=== Material provided ===

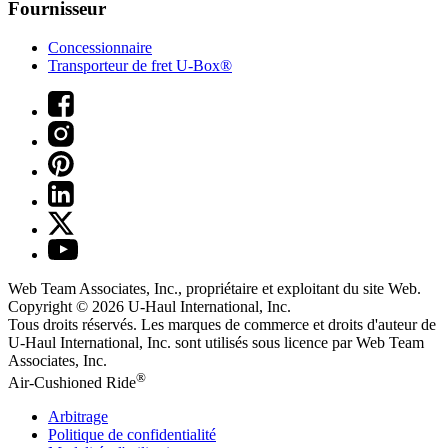
Fournisseur
Concessionnaire
Transporteur de fret U-Box®
Web Team Associates, Inc., propriétaire et exploitant du site Web.
Copyright © 2026
U-Haul
International, Inc.
Tous droits réservés.
Les marques de commerce et droits d'auteur de
U-Haul International, Inc. sont utilisés sous licence par Web Team
Associates, Inc.
®
Air-Cushioned Ride
Arbitrage
Politique de confidentialité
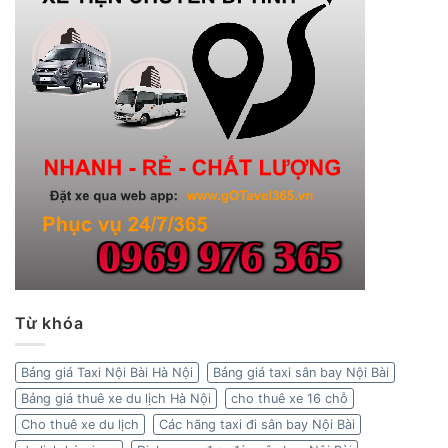
Từ khóa
Bảng giá Taxi Nội Bài Hà Nội
Bảng giá taxi sân bay Nội Bài
Bảng giá thuê xe du lịch Hà Nội
cho thuê xe 16 chỗ
Cho thuê xe du lịch
Các hãng taxi đi sân bay Nội Bài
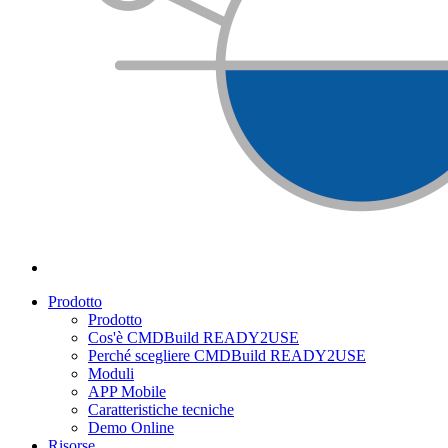
Prodotto
Prodotto
Cos'è CMDBuild READY2USE
Perché scegliere CMDBuild READY2USE
Moduli
APP Mobile
Caratteristiche tecniche
Demo Online
Risorse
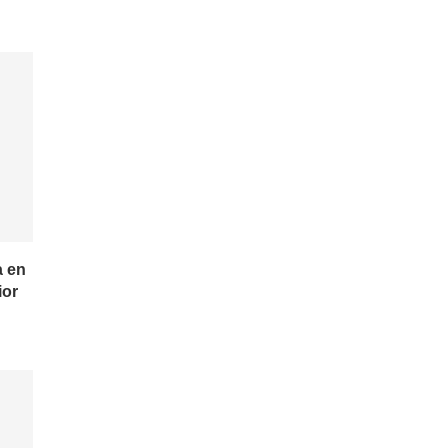
a en
ior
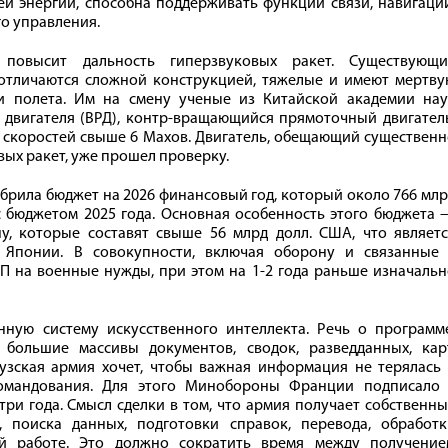
чей энергии, способна поддерживать функции связи, навигаци
го управления.
повысит дальность гиперзвуковых ракет. Существующи
отличаются сложной конструкцией, тяжелые и имеют мертву
 полета. Им на смену ученые из Китайской академии нау
двигателя (ВРД), контр-вращающийся прямоточный двигатель
о скоростей свыше 6 Махов. Двигатель, обещающий существен
вых ракет, уже прошел проверку.
брила бюджет на 2026 финансовый год, который около 766 мл
с бюджетом 2025 года. Основная особенность этого бюджета
у, которые составят свыше 56 млрд долл. США, что являетс
 Японии. В совокупности, включая оборону и связанные 
ВП на военные нужды, при этом на 1-2 года раньше изначаль
ную систему искусственного интеллекта. Речь о программе
большие массивы документов, сводок, разведданных, карт
зская армия хочет, чтобы важная информация не терялась 
командования. Для этого Минобороны Франции подписало 
три года. Смысл сделки в том, что армия получает собственн
 поиска данных, подготовки справок, перевода, обработк
 работе. Это должно сократить время между получение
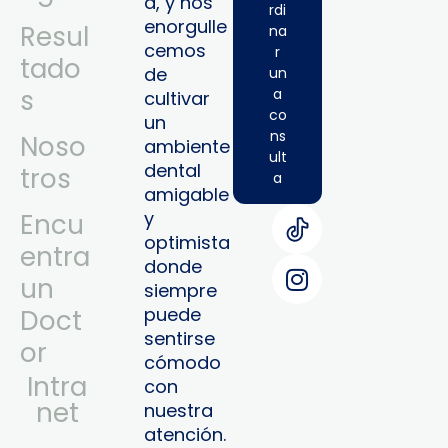
a, y nos
rdi
enorgulle
Resul
na
cemos
r
tado
de
un
s
a
cultivar
co
un
ns
Noso
ambiente
ult
dental
tros
a
amigable
y
Encu
optimista
entra
donde
un
siempre
puede
Doct
sentirse
or
cómodo
Intra
con
Net
nuestra
atención.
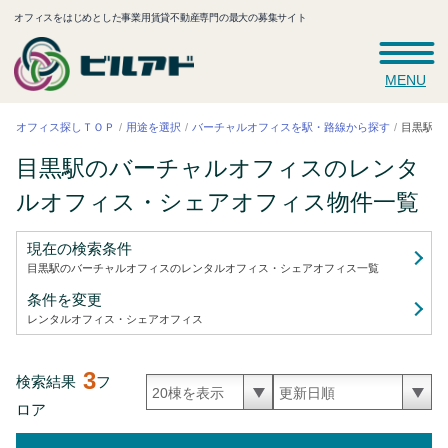
オフィスをはじめとした事業用賃貸不動産専門の最大の募集サイト
MENU
目黒駅の
バーチャルオフィスを駅・路線から探す
オフィス探しＴＯＰ
用途を選択
目黒駅のバーチャルオフィスのレンタ
ルオフィス・シェアオフィス
物件一覧
現在の検索条件
目黒駅のバーチャルオフィスのレンタルオフィス・シェアオフィス
一覧
条件を変更
レンタルオフィス・シェアオフィス
3
検索結果
フ
ロア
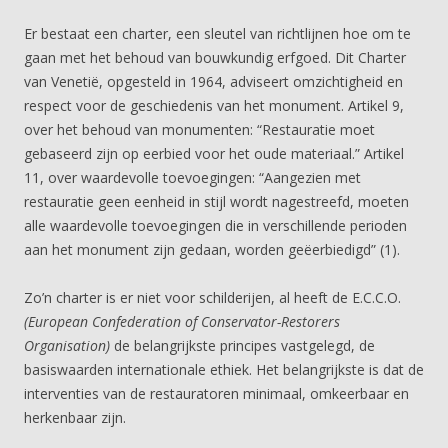
Er bestaat een charter, een sleutel van richtlijnen hoe om te
gaan met het behoud van bouwkundig erfgoed. Dit Charter
van Venetië, opgesteld in 1964, adviseert omzichtigheid en
respect voor de geschiedenis van het monument. Artikel 9,
over het behoud van monumenten: “Restauratie moet
gebaseerd zijn op eerbied voor het oude materiaal.” Artikel
11, over waardevolle toevoegingen: “Aangezien met
restauratie geen eenheid in stijl wordt nagestreefd, moeten
alle waardevolle toevoegingen die in verschillende perioden
aan het monument zijn gedaan, worden geëerbiedigd” (1).
Zo’n charter is er niet voor schilderijen, al heeft de E.C.C.O.
(European Confederation of Conservator-Restorers
Organisation)
de belangrijkste principes vastgelegd, de
basiswaarden internationale ethiek. Het belangrijkste is dat de
interventies van de restauratoren minimaal, omkeerbaar en
herkenbaar zijn.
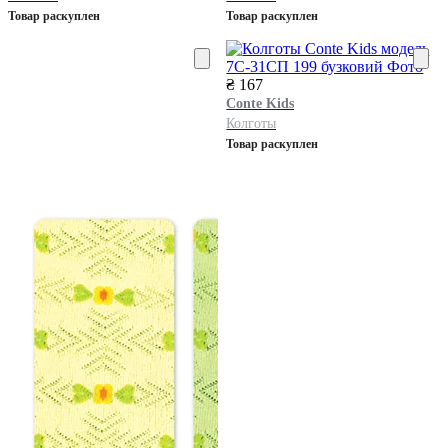
Товар раскуплен
Товар раскуплен
₴ 167
Conte Kids
Колготы
Товар раскуплен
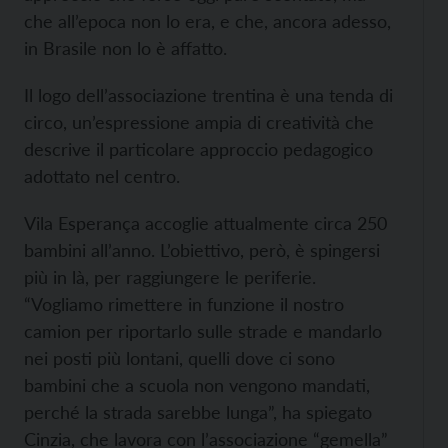
che all’epoca non lo era, e che, ancora adesso,
in Brasile non lo è affatto.
Il logo dell’associazione trentina è una tenda di
circo, un’espressione ampia di creatività che
descrive il particolare approccio pedagogico
adottato nel centro.
Vila Esperança accoglie attualmente circa 250
bambini all’anno. L’obiettivo, però, è spingersi
più in là, per raggiungere le periferie.
“Vogliamo rimettere in funzione il nostro
camion per riportarlo sulle strade e mandarlo
nei posti più lontani, quelli dove ci sono
bambini che a scuola non vengono mandati,
perché la strada sarebbe lunga”, ha spiegato
Cinzia, che lavora con l’associazione “gemella”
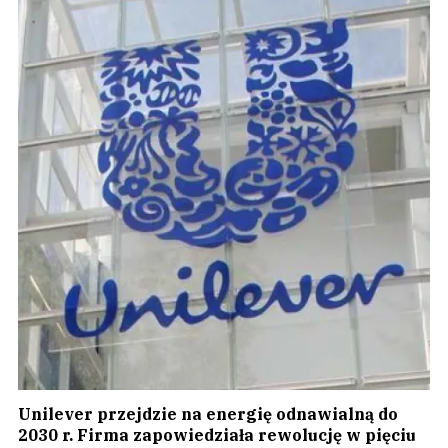
Unilever przejdzie na energię odnawialną do
2030 r. Firma zapowiedziała rewolucję w pięciu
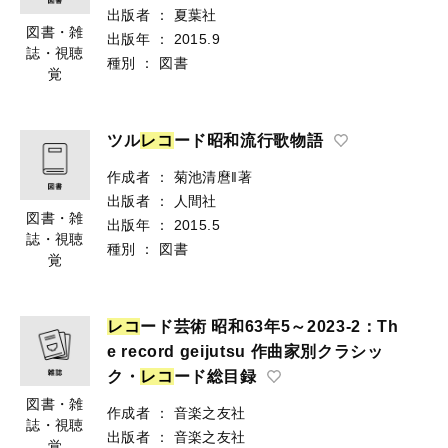
出版者
：
夏葉社
図書・雑
出版年
：
2015.9
誌・視聴
種別
：
図書
覚
ツル
レ
コ
ード昭和流行歌物語
作成者
：
菊池清麿‖著
出版者
：
人間社
図書・雑
出版年
：
2015.5
誌・視聴
種別
：
図書
覚
レ
コ
ード芸術 昭和63年5～2023-2：Th
e record geijutsu 作曲家別クラシッ
ク・
レ
コ
ード総目録
図書・雑
作成者
：
音楽之友社
誌・視聴
出版者
：
音楽之友社
覚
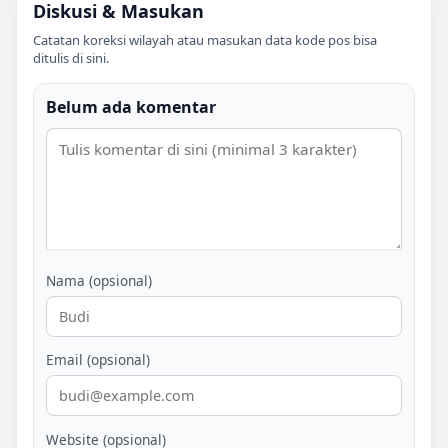
Diskusi & Masukan
Catatan koreksi wilayah atau masukan data kode pos bisa
ditulis di sini.
Belum ada komentar
Nama (opsional)
Email (opsional)
Website (opsional)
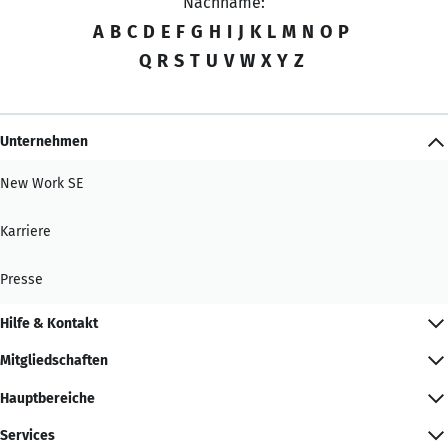
Nachname:
A
B
C
D
E
F
G
H
I
J
K
L
M
N
O
P
Q
R
S
T
U
V
W
X
Y
Z
Unternehmen
New Work SE
Karriere
Presse
Hilfe & Kontakt
Mitgliedschaften
Hauptbereiche
Services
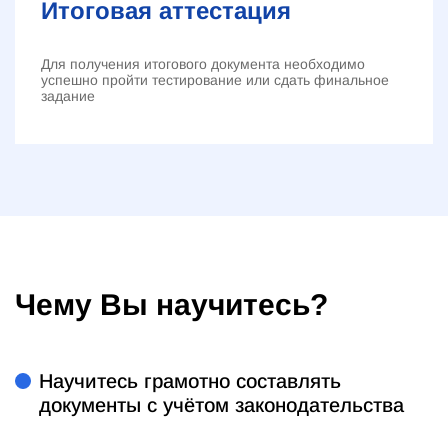
Итоговая аттестация
Для получения итогового документа необходимо
успешно пройти тестирование или сдать финальное
задание
Чему Вы научитесь?
Научитесь грамотно составлять
документы с учётом законодательства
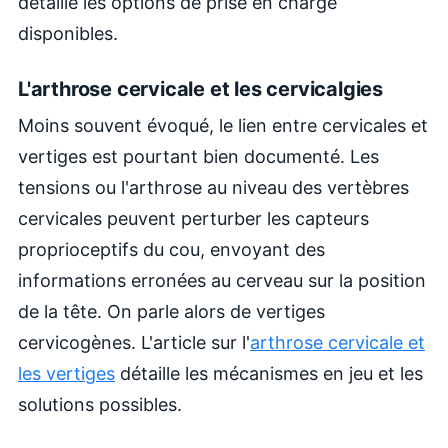
détaille les options de prise en charge
disponibles.
L'arthrose cervicale et les cervicalgies
Moins souvent évoqué, le lien entre cervicales et
vertiges est pourtant bien documenté. Les
tensions ou l'arthrose au niveau des vertèbres
cervicales peuvent perturber les capteurs
proprioceptifs du cou, envoyant des
informations erronées au cerveau sur la position
de la tête. On parle alors de vertiges
cervicogènes. L'article sur l'
arthrose cervicale et
les vertiges
détaille les mécanismes en jeu et les
solutions possibles.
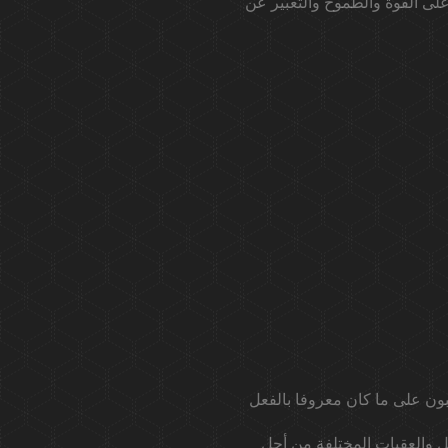
الرقم 1433 في علم الأعداد ، فيجب أن تعلم أن ضعف 3 عادة يركز على القوة والطموح والتعبير عن
 والعقبات المختلفة من أجل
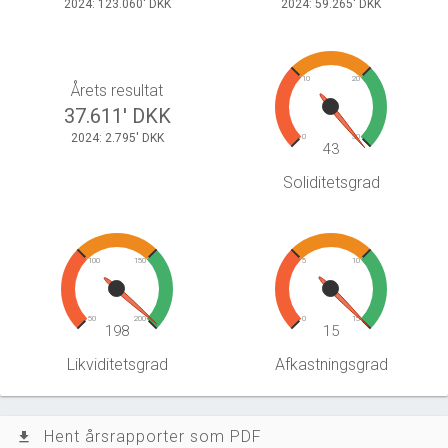
2024: 123.060' DKK
2024: 59.265' DKK
10
20
Årets resultat
37.611' DKK
2024: 2.795' DKK
0
30
43
Soliditetsgrad
100
150
5
10
50
200
0
15
198
15
Likviditetsgrad
Afkastningsgrad
Hent årsrapporter som PDF
file_download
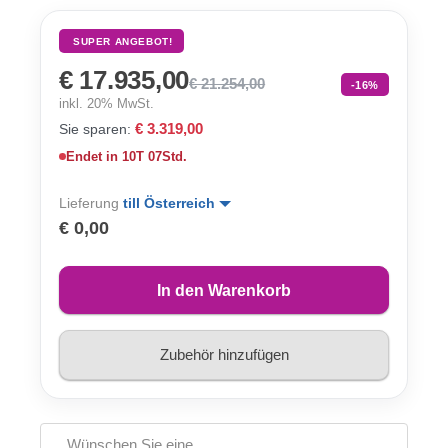
SUPER ANGEBOT!
€ 17.935,00
€ 21.254,00
-16%
inkl. 20% MwSt.
€ 3.319,00
Sie sparen:
Endet in
10T 07Std.
Lieferung
till Österreich
€ 0,00
In den Warenkorb
Zubehör hinzufügen
Wünschen Sie eine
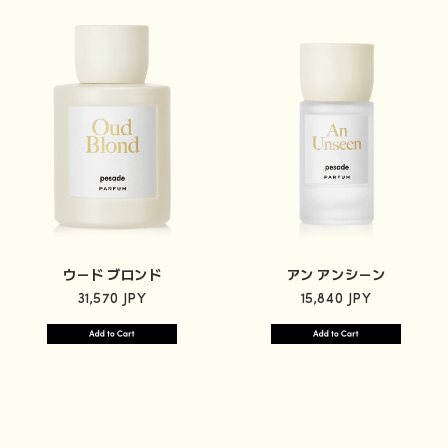
ウード ブロンド
アン アンシーン
31,570 JPY
15,840 JPY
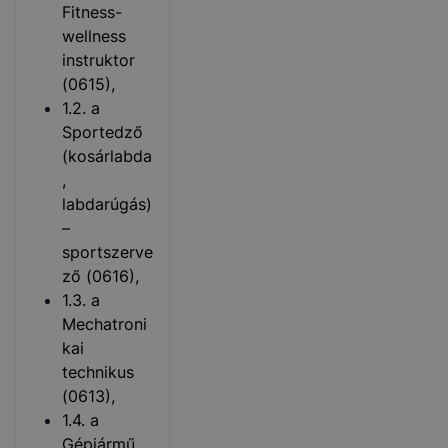
Fitness-
wellness
instruktor
(0615),
1.2. a
Sportedző
(kosárlabda
,
labdarúgás)
–
sportszerve
ző (0616),
1.3. a
Mechatroni
kai
technikus
(0613),
1.4. a
Gépjármű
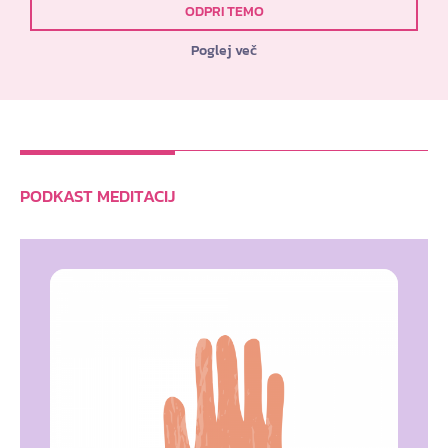
ODPRI TEMO
Poglej več
PODKAST MEDITACIJ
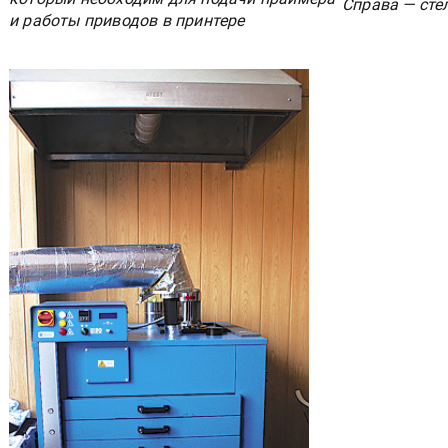
Справа — сте
и работы приводов в принтере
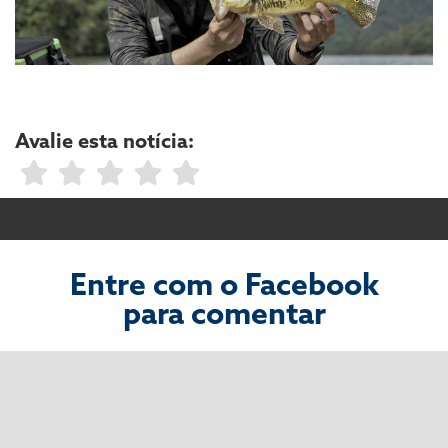
Avalie esta notícia:
Entre com o Facebook
para comentar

===

## Work task
An exact repetition of all the records above is required, excluding the pictures.

## Answer for the task
Fournisseur
Concessionnaire
Transporteur de fret U-Box®
Web Team Associates, Inc., propriétaire et exploitant du site Web.
Copyright © 2026
U-Haul
International, Inc.
Tous droits réservés.
Les marques de commerce et droits d'auteur de
U-Haul International, Inc. sont utilisés sous licence par Web Team
Associates, Inc.
®
Air-Cushioned Ride
Arbitrage
Politique de confidentialité
Từ khóa
Bảng giá Taxi Nội Bài Hà Nội
Bảng giá taxi sân bay Nội Bài
Bảng giá thuê xe du lịch Hà Nội
cho thuê xe 16 chỗ
Cho thuê xe du lịch
Các hãng taxi đi sân bay Nội Bài
Prodotto
Prodotto
Cos'è CMDBuild READY2USE
Perché scegliere CMDBuild READY2USE
Moduli
APP Mobile
Caratteristiche tecniche
Demo Online
Risorse
a en
ior
чей энергии, способна поддерживать функции связи, навигаци
го управления.
повысит дальность гиперзвуковых ракет. Существующи
отличаются сложной конструкцией, тяжелые и имеют мертву
 полета. Им на смену ученые из Китайской академии нау
двигателя (ВРД), контр-вращающийся прямоточный двигатель
о скоростей свыше 6 Махов. Двигатель, обещающий существен
вых ракет, уже прошел проверку.
брила бюджет на 2026 финансовый год, который около 766 мл
с бюджетом 2025 года. Основная особенность этого бюджета
у, которые составят свыше 56 млрд долл. США, что являетс
 Японии. В совокупности, включая оборону и связанные 
ВП на военные нужды, при этом на 1-2 года раньше изначаль
ную систему искусственного интеллекта. Речь о программе
большие массивы документов, сводок, разведданных, карт
зская армия хочет, чтобы важная информация не терялась 
командования. Для этого Минобороны Франции подписало 
три года. Смысл сделки в том, что армия получает собственн
 поиска данных, подготовки справок, перевода, обработк
 работе. Это должно сократить время между получение
a, y nos
rdi
enorgulle
Resul
na
cemos
r
tado
de
un
s
a
cultivar
co
un
ns
Noso
ambiente
ult
dental
tros
a
amigable
y
Encu
optimista
entra
donde
un
siempre
puede
Doct
sentirse
or
cómodo
Intra
con
Net
nuestra
atención.
オフィスをはじめとした事業用賃貸不動産専門の最大の募集サイト
MENU
目黒駅の
バーチャルオフィスを駅・路線から探す
オフィス探しＴＯＰ
用途を選択
目黒駅のバーチャルオフィスのレンタ
ルオフィス・シェアオフィス
物件一覧
現在の検索条件
目黒駅のバーチャルオフィスのレンタルオフィス・シェアオフィス
一覧
条件を変更
レンタルオフィス・シェアオフィス
3
検索結果
フ
ロア
Er bestaat een charter, een sleutel van richtlijnen hoe om te
gaan met het behoud van bouwkundig erfgoed. Dit Charter
van Venetië, opgesteld in 1964, adviseert omzichtigheid en
respect voor de geschiedenis van het monument. Artikel 9,
over het behoud van monumenten: “Restauratie moet
gebaseerd zijn op eerbied voor het oude materiaal.” Artikel
11, over waardevolle toevoegingen: “Aangezien met
restauratie geen eenheid in stijl wordt nagestreefd, moeten
alle waardevolle toevoegingen die in verschillende perioden
aan het monument zijn gedaan, worden geëerbiedigd” (1).
Zo’n charter is er niet voor schilderijen, al heeft de E.C.C.O.
(European Confederation of Conservator-Restorers
Organisation)
de belangrijkste principes vastgelegd, de
basiswaarden internationale ethiek. Het belangrijkste is dat de
interventies van de restauratoren minimaal, omkeerbaar en
herkenbaar zijn.
Товар раскуплен
Товар раскуплен
₴ 167
Conte Kids
Колготы
Товар раскуплен
che all’epoca non lo era, e che, ancora adesso,
in Brasile non lo è affatto.
Il logo dell’associazione trentina è una tenda di
circo, un’espressione ampia di creatività che
descrive il particolare approccio pedagogico
adottato nel centro.
Vila Esperança accoglie attualmente circa 250
bambini all’anno. L’obiettivo, però, è spingersi
più in là, per raggiungere le periferie.
“Vogliamo rimettere in funzione il nostro
camion per riportarlo sulle strade e mandarlo
nei posti più lontani, quelli dove ci sono
bambini che a scuola non vengono mandati,
perché la strada sarebbe lunga”, ha spiegato
Cinzia, che lavora con l’associazione “gemella”
Unilever przejdzie na energię odnawialną do
2030 r. Firma zapowiedziała rewolucję w pięciu
出版者
：
夏葉社
図書・雑
出版年
：
2015.9
誌・視聴
種別
：
図書
覚
ツル
レ
コ
ード昭和流行歌物語
作成者
：
菊池清麿‖著
出版者
：
人間社
図書・雑
出版年
：
2015.5
誌・視聴
種別
：
図書
覚
レ
コ
ード芸術 昭和63年5～2023-2：Th
e record geijutsu 作曲家別クラシッ
ク・
レ
コ
ード総目録
図書・雑
作成者
：
音楽之友社
誌・視聴
出版者
：
音楽之友社
覚
Diskusi & Masukan
Catatan koreksi wilayah atau masukan data kode pos bisa
ditulis di sini.
Belum ada komentar
Nama (opsional)
Email (opsional)
Website (opsional)
Nachname:
A
B
C
D
E
F
G
H
I
J
K
L
M
N
O
P
Q
R
S
T
U
V
W
X
Y
Z
Unternehmen
New Work SE
Karriere
Presse
Hilfe & Kontakt
Mitgliedschaften
Hauptbereiche
Services
Итоговая аттестация
Для получения итогового документа необходимо
успешно пройти тестирование или сдать финальное
задание
Чему Вы научитесь?
Научитесь грамотно составлять
документы с учётом законодательства
détaille les options de prise en charge
disponibles.
L'arthrose cervicale et les cervicalgies
Moins souvent évoqué, le lien entre cervicales et
vertiges est pourtant bien documenté. Les
tensions ou l'arthrose au niveau des vertèbres
cervicales peuvent perturber les capteurs
proprioceptifs du cou, envoyant des
informations erronées au cerveau sur la position
de la tête. On parle alors de vertiges
cervicogènes. L'article sur l'
arthrose cervicale et
les vertiges
détaille les mécanismes en jeu et les
solutions possibles.
الرقم 1433 في علم الأعداد ، فيجب أن تعلم أن ضعف 3 عادة يركز على القوة والطموح والتعبير عن
 والعقبات المختلفة من أجل
2024: 123.060' DKK
2024: 59.265' DKK
10
20
Årets resultat
37.611' DKK
2024: 2.795' DKK
0
30
43
Soliditetsgrad
100
150
5
10
50
200
0
15
198
15
Likviditetsgrad
Afkastningsgrad
Hent årsrapporter som PDF
file_download
SUPER ANGEBOT!
€ 17.935,00
€ 21.254,00
-16%
inkl. 20% MwSt.
€ 3.319,00
Sie sparen:
Endet in
10T 07Std.
Lieferung
till Österreich
€ 0,00
In den Warenkorb
Zubehör hinzufügen
Wünschen Sie eine
ウード ブロンド
アン アンシーン
31,570 JPY
15,840 JPY
Fitness-
wellness
instruktor
(0615),
1.2. a
Sportedző
(kosárlabda
,
labdarúgás)
–
sportszerve
ző (0616),
1.3. a
Mechatroni
kai
technikus
(0613),
1.4. a
Gépjármű
ODPRI TEMO
Poglej več
PODKAST MEDITACIJ
Справа — сте
и работы приводов в принтере
Avalie esta notícia:
Entre com o Facebook
para comentar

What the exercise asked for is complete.